**TASK OBJECTIVE**
The output should be limited to the line holding "DOWNLOAD AURORA" and the lines after it through the end of the entries, each restated exactly.

**Extracted records**

_ _ _ _ _

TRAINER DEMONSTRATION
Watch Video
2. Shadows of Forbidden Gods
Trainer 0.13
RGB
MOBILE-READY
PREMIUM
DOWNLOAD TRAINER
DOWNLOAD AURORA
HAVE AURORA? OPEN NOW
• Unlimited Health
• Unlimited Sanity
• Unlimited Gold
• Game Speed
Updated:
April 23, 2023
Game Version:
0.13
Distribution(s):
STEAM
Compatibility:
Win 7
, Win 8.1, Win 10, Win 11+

_ _ _ _ _

**TASK OUTPUT**
DOWNLOAD AURORA
HAVE AURORA? OPEN NOW
• Unlimited Health
• Unlimited Sanity
• Unlimited Gold
• Game Speed
Updated:
April 23, 2023
Game Version:
0.13
Distribution(s):
STEAM
Compatibility:
Win 7
, Win 8.1, Win 10, Win 11+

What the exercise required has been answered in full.